Terry Pelan

Personal information
- Nationality: British (Northern Irish)
- Born: c.1931

Sport
- Sport: Weightlifting
- Event: Lightweight
- Club: Belfast

= Terry Pelan =

Northern Irish weightlifter

Terry Pelan (born c.1931) is a former weightlifter from Northern Ireland, who represented Northern Ireland at the British Empire and Commmonwealth Games (now Commonwealth Games).

== Biography ==
Pelan was the 1957 Irish junior lightweight champion.

Pelan represented the 1958 Northern Irish Team at the 1958 British Empire and Commonwealth Games in Cardiff, Wales, participating in the 67.5kg lightweight. He participated despite suffering an injury leading up to the Games.

He was a typewriter mechanic by profession and represented Ireland against Scotland in the 1959 international and was also the sports officer to the 23rd St Patrick's Boys' Brigade.
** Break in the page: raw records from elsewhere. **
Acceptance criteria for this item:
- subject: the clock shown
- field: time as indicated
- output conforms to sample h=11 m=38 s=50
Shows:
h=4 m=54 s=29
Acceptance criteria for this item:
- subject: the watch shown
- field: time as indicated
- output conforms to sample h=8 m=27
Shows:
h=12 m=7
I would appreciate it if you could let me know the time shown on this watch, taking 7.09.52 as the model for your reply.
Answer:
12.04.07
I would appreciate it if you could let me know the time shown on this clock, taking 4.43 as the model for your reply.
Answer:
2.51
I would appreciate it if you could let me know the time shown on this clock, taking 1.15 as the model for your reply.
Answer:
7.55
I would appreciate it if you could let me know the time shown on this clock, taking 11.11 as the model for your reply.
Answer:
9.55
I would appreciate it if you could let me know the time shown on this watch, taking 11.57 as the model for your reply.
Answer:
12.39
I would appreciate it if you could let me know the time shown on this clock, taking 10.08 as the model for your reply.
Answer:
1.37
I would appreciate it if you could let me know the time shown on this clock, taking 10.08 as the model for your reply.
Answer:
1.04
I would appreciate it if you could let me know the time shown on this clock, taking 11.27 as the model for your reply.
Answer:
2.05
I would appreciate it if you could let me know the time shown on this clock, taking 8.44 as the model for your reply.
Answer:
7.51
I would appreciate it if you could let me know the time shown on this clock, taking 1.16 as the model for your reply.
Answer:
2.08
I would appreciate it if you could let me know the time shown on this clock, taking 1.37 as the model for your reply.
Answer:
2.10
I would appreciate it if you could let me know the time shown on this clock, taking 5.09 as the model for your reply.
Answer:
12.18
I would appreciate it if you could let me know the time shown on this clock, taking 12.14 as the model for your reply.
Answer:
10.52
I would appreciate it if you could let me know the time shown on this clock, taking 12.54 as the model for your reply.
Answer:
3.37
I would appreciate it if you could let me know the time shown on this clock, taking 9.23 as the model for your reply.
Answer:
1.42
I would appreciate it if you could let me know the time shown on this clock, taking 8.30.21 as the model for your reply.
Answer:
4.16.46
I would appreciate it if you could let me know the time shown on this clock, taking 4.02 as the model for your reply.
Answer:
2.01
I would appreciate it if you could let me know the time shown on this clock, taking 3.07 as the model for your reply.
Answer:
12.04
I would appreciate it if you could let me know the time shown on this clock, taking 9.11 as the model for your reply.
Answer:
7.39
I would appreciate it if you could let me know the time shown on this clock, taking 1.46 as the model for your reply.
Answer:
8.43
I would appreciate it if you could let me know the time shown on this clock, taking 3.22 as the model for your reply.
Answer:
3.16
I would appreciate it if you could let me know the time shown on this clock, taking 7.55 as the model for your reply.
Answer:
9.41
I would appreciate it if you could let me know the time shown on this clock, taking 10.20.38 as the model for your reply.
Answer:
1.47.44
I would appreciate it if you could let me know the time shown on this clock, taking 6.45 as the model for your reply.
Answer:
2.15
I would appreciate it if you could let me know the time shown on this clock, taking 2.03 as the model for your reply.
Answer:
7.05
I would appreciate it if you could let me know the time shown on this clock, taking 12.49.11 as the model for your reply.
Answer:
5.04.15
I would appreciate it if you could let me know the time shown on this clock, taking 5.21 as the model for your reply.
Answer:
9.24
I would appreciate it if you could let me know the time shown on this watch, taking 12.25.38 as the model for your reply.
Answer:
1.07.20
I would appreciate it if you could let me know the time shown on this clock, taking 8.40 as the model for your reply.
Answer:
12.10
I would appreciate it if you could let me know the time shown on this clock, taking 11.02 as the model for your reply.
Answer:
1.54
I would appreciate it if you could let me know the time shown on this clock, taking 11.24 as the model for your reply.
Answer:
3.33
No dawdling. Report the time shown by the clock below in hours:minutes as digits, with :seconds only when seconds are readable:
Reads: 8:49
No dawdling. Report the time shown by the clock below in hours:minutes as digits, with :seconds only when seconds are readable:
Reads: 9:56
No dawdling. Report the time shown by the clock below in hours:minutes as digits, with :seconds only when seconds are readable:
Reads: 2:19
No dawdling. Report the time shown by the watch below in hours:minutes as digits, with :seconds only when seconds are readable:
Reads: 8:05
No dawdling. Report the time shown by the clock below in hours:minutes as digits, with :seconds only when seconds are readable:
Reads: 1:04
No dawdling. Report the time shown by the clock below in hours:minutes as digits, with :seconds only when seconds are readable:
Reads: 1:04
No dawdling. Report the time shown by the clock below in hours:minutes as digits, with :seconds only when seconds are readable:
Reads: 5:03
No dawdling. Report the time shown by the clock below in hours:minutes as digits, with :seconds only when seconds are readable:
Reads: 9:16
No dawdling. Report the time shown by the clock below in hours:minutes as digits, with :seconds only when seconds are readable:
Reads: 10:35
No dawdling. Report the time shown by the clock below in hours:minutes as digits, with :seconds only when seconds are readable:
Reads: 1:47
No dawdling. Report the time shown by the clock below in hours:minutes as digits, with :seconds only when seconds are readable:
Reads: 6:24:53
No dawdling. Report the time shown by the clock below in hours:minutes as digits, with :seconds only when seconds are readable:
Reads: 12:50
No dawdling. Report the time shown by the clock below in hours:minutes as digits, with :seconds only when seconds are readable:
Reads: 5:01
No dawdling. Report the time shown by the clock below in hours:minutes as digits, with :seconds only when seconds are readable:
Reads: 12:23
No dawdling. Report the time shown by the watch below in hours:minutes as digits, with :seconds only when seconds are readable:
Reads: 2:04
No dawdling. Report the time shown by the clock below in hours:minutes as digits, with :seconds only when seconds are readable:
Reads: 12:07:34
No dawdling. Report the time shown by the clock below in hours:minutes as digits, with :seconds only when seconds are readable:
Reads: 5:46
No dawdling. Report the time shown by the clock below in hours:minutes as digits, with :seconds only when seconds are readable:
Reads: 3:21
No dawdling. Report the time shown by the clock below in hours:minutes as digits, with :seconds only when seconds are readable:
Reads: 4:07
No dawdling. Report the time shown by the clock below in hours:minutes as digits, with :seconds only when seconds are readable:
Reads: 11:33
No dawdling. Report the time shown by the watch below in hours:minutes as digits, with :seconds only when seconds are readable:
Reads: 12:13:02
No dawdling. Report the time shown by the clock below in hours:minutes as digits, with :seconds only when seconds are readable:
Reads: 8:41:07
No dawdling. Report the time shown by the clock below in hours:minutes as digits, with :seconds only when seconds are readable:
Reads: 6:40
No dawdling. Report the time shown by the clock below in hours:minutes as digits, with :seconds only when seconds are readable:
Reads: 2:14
He missed out on the 1960 Summer Olympics but did win the middleweight title of Ireland. In 1961 he saved the life of a 12-year-old girl after rescuing her from drowning in swamps. He was an instrument fitter for the Royal Electrical and Mechanical Engineers at Kinnegar, Holywood at the time and was living at 7 Church Street East, Belfast.